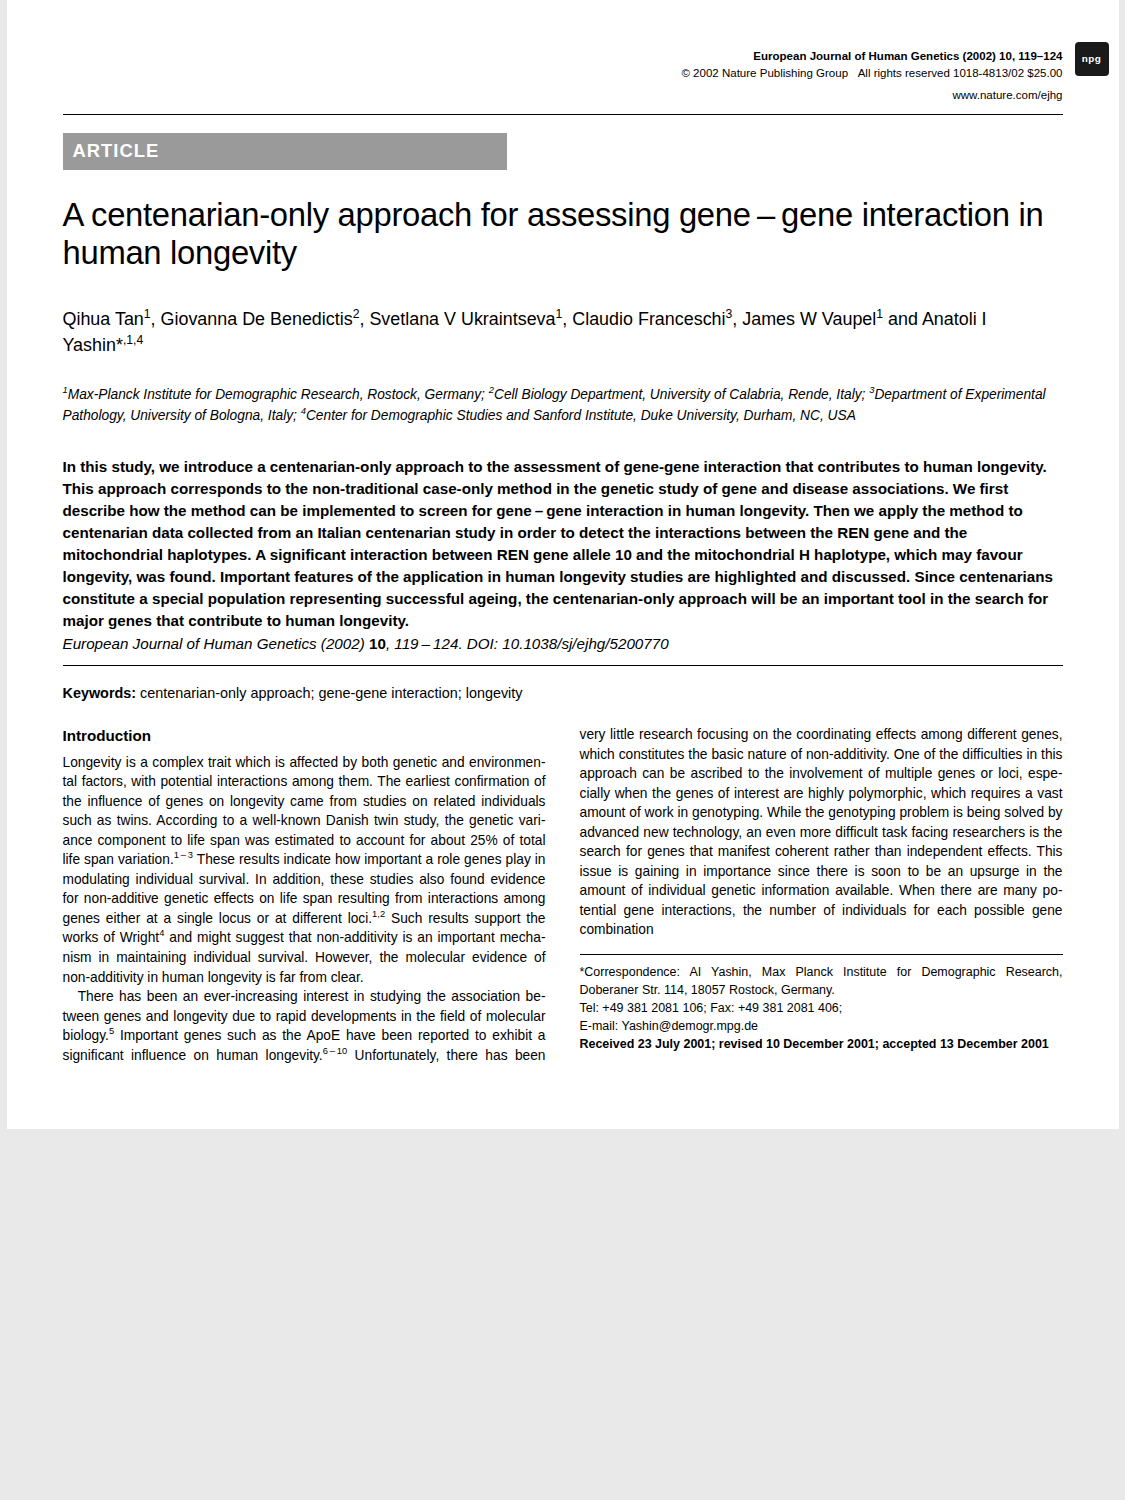npg
European Journal of Human Genetics (2002) 10, 119–124
© 2002 Nature Publishing Group All rights reserved 1018-4813/02 $25.00
www.nature.com/ejhg
ARTICLE
A centenarian-only approach for assessing gene – gene interaction in human longevity
Qihua Tan1, Giovanna De Benedictis2, Svetlana V Ukraintseva1, Claudio Franceschi3, James W Vaupel1 and Anatoli I Yashin*,1,4
1Max-Planck Institute for Demographic Research, Rostock, Germany; 2Cell Biology Department, University of Calabria, Rende, Italy; 3Department of Experimental Pathology, University of Bologna, Italy; 4Center for Demographic Studies and Sanford Institute, Duke University, Durham, NC, USA
In this study, we introduce a centenarian-only approach to the assessment of gene-gene interaction that contributes to human longevity. This approach corresponds to the non-traditional case-only method in the genetic study of gene and disease associations. We first describe how the method can be implemented to screen for gene – gene interaction in human longevity. Then we apply the method to centenarian data collected from an Italian centenarian study in order to detect the interactions between the REN gene and the mitochondrial haplotypes. A significant interaction between REN gene allele 10 and the mitochondrial H haplotype, which may favour longevity, was found. Important features of the application in human longevity studies are highlighted and discussed. Since centenarians constitute a special population representing successful ageing, the centenarian-only approach will be an important tool in the search for major genes that contribute to human longevity.
European Journal of Human Genetics (2002) 10, 119 – 124. DOI: 10.1038/sj/ejhg/5200770
Keywords: centenarian-only approach; gene-gene interaction; longevity
Introduction
Longevity is a complex trait which is affected by both genetic and environmental factors, with potential interactions among them. The earliest confirmation of the influence of genes on longevity came from studies on related individuals such as twins. According to a well-known Danish twin study, the genetic variance component to life span was estimated to account for about 25% of total life span variation.1 – 3 These results indicate how important a role genes play in modulating individual survival. In addition, these studies also found evidence for non-additive genetic effects on life span resulting from interactions among genes either at a single locus or at different loci.1,2 Such results support the works of Wright4 and might suggest that non-additivity is an important mechanism in maintaining individual survival. However, the molecular evidence of non-additivity in human longevity is far from clear.
There has been an ever-increasing interest in studying the association between genes and longevity due to rapid developments in the field of molecular biology.5 Important genes such as the ApoE have been reported to exhibit a significant influence on human longevity.6 – 10 Unfortunately, there has been very little research focusing on the coordinating effects among different genes, which constitutes the basic nature of non-additivity. One of the difficulties in this approach can be ascribed to the involvement of multiple genes or loci, especially when the genes of interest are highly polymorphic, which requires a vast amount of work in genotyping. While the genotyping problem is being solved by advanced new technology, an even more difficult task facing researchers is the search for genes that manifest coherent rather than independent effects. This issue is gaining in importance since there is soon to be an upsurge in the amount of individual genetic information available. When there are many potential gene interactions, the number of individuals for each possible gene combination
*Correspondence: AI Yashin, Max Planck Institute for Demographic Research, Doberaner Str. 114, 18057 Rostock, Germany.
Tel: +49 381 2081 106; Fax: +49 381 2081 406;
E-mail: Yashin@demogr.mpg.de
Received 23 July 2001; revised 10 December 2001; accepted 13 December 2001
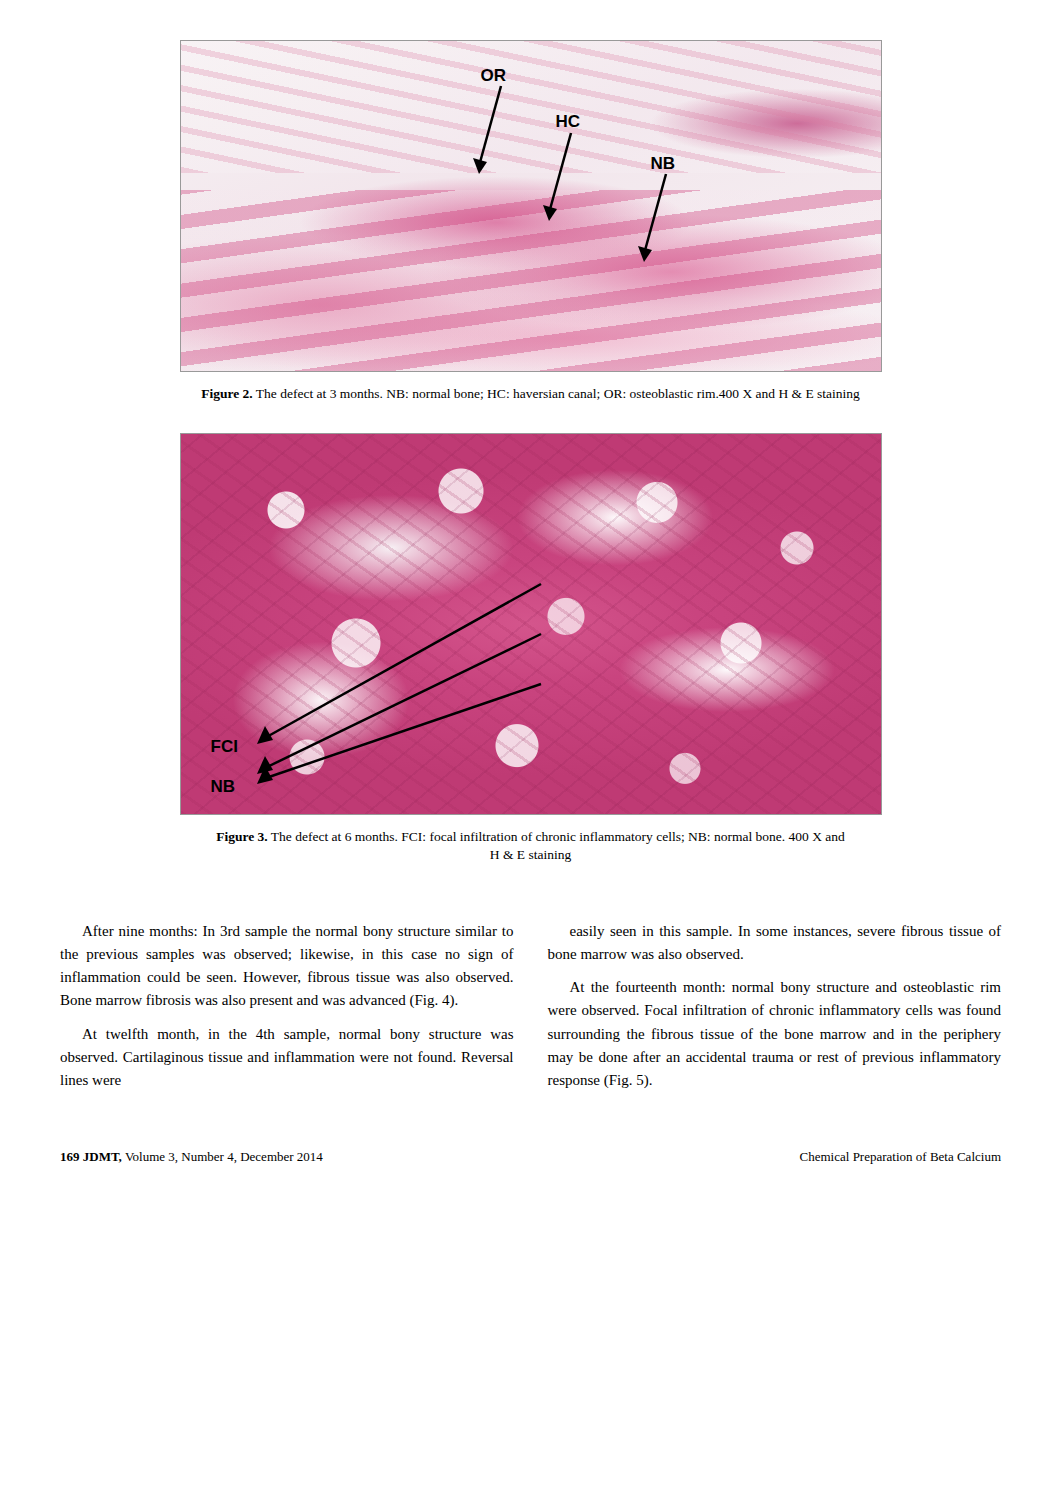OR
HC
NB
Figure 2. The defect at 3 months. NB: normal bone; HC: haversian canal; OR: osteoblastic rim.400 X and H & E staining
FCI NB
Figure 3. The defect at 6 months. FCI: focal infiltration of chronic inflammatory cells; NB: normal bone. 400 X and
H & E staining
After nine months: In 3rd sample the normal bony structure similar to the previous samples was observed; likewise, in this case no sign of inflammation could be seen. However, fibrous tissue was also observed. Bone marrow fibrosis was also present and was advanced (Fig. 4).
At twelfth month, in the 4th sample, normal bony structure was observed. Cartilaginous tissue and inflammation were not found. Reversal lines were
easily seen in this sample. In some instances, severe fibrous tissue of bone marrow was also observed.
At the fourteenth month: normal bony structure and osteoblastic rim were observed. Focal infiltration of chronic inflammatory cells was found surrounding the fibrous tissue of the bone marrow and in the periphery may be done after an accidental trauma or rest of previous inflammatory response (Fig. 5).
169 JDMT, Volume 3, Number 4, December 2014
Chemical Preparation of Beta Calcium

__________________________________________________

Activity
For the word "only", return every line of the records that holds it.

Answer for this exercise
A centenarian-only approach for assessing gene – gene interaction in human longevity
In this study, we introduce a centenarian-only approach to the assessment of gene-gene interaction that contributes to human longevity. This approach corresponds to the non-traditional case-only method in the genetic study of gene and disease associations. We first describe how the method can be implemented to screen for gene – gene interaction in human longevity. Then we apply the method to centenarian data collected from an Italian centenarian study in order to detect the interactions between the REN gene and the mitochondrial haplotypes. A significant interaction between REN gene allele 10 and the mitochondrial H haplotype, which may favour longevity, was found. Important features of the application in human longevity studies are highlighted and discussed. Since centenarians constitute a special population representing successful ageing, the centenarian-only approach will be an important tool in the search for major genes that contribute to human longevity.
Keywords: centenarian-only approach; gene-gene interaction; longevity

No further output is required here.